Why cryptocurrency exists
Traditional money depends on institutions. When you send a bank transfer, your bank verifies the transaction, deducts from your account, and credits the recipient. That system works, but it requires trust in the bank, takes time to settle (especially across borders), and operates on the bank's schedule.
Cryptocurrency removes the middleman. When you send Bitcoin or Ethereum to someone, the transaction goes directly from your account to theirs. The network verifies it, typically within minutes, and settles it permanently. No bank approval, no business hours, no multi-day waiting period for international transfers.
This matters beyond just speed. In countries with unstable currencies or restricted banking access, cryptocurrency provides an alternative financial system that anyone with an internet connection can use. For traders, it created an entirely new asset class with its own market dynamics, volatility patterns, and opportunities.
How transactions work
Every cryptocurrency runs on a blockchain, which is a shared database maintained by thousands of computers around the world. When you send crypto to someone, your transaction gets broadcast to the network. Validators (the computers running the network) confirm that you actually own the funds and that you haven't already spent them. Once confirmed, the transaction gets added to a "block" of recent transactions, which is then permanently recorded on the chain.
This process is what makes cryptocurrency different from a number in a bank's database.

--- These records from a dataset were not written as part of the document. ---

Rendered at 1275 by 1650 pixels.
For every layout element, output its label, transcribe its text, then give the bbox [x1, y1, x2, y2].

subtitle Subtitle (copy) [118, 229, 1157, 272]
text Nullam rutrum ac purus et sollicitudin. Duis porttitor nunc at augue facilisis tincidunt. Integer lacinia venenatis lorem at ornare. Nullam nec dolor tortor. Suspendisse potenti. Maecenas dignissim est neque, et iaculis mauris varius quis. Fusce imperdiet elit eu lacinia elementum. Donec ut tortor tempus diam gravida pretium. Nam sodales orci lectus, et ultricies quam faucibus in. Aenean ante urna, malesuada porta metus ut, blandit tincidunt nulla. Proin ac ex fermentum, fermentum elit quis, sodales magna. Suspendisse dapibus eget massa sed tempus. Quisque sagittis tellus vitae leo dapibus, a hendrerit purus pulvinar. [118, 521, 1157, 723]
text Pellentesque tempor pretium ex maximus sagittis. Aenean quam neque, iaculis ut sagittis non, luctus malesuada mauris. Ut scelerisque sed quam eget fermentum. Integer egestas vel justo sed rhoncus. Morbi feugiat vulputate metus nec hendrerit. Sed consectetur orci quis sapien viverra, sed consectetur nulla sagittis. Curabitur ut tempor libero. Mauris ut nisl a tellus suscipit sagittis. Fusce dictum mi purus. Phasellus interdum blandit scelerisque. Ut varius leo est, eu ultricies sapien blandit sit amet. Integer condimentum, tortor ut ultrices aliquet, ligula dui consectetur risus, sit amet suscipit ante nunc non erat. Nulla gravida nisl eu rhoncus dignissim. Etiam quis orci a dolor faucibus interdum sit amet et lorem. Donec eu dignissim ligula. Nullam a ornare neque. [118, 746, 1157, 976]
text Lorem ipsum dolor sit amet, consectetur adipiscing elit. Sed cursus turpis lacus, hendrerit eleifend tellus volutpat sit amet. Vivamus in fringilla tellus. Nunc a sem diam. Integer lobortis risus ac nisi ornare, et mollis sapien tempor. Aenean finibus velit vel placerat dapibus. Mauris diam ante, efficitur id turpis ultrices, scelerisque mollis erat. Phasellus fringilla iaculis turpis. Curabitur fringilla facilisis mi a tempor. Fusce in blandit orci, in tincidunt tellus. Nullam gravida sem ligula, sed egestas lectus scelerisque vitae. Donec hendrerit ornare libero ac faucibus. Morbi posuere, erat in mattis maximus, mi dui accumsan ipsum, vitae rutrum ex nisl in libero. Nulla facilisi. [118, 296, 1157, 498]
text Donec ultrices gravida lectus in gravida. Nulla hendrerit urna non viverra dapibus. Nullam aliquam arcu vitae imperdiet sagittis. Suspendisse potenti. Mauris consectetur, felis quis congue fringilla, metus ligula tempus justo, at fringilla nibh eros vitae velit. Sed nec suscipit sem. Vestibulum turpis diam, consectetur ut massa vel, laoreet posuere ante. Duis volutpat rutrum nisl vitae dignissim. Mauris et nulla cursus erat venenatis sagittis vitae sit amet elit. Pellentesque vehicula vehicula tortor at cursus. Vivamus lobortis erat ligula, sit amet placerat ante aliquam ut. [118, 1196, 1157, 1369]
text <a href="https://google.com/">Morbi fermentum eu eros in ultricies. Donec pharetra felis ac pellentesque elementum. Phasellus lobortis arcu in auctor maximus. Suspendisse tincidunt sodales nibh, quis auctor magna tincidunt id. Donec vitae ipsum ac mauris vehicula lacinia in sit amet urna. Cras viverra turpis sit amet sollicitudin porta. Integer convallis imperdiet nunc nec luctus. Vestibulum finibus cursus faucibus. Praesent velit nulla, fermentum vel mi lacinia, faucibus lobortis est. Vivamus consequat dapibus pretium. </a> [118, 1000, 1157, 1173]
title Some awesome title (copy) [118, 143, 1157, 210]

The record of every transaction is public, permanent, and maintained by a distributed network with no single point of control or failure.
How new cryptocurrency is created
Different cryptocurrencies create new coins through different mechanisms. Bitcoin uses mining, where powerful computers compete to solve complex mathematical problems. The winner adds the next block of transactions to the blockchain and receives newly created Bitcoin as a reward. This process is energy-intensive by design, and the reward decreases over time, which limits Bitcoin's total supply.
Ethereum and many newer cryptocurrencies use staking, where participants lock up existing coins as collateral to earn the right to validate transactions. Staking uses far less energy than mining and has become the more common approach for newer networks.
Both systems serve the same purpose: they incentivize people to run the infrastructure that keeps the network secure and operational.
What gives cryptocurrency value
The most common question newcomers ask is why a digital token has any value at all. The answer varies by cryptocurrency, but the core drivers are scarcity, utility, and demand.
Bitcoin has a fixed supply of 21 million coins. That scarcity, combined with growing demand from individuals and institutions, drives its price. Ethereum derives value from the applications built on top of it, since every transaction on the Ethereum network requires ETH to process. Other cryptocurrencies derive value from the specific services their networks provide, whether that's fast payments, private transactions, or access to decentralized applications.
Ultimately, cryptocurrency has value for the same reason any asset does: because buyers and sellers agree it does, and they express that agreement through market activity every second of every day.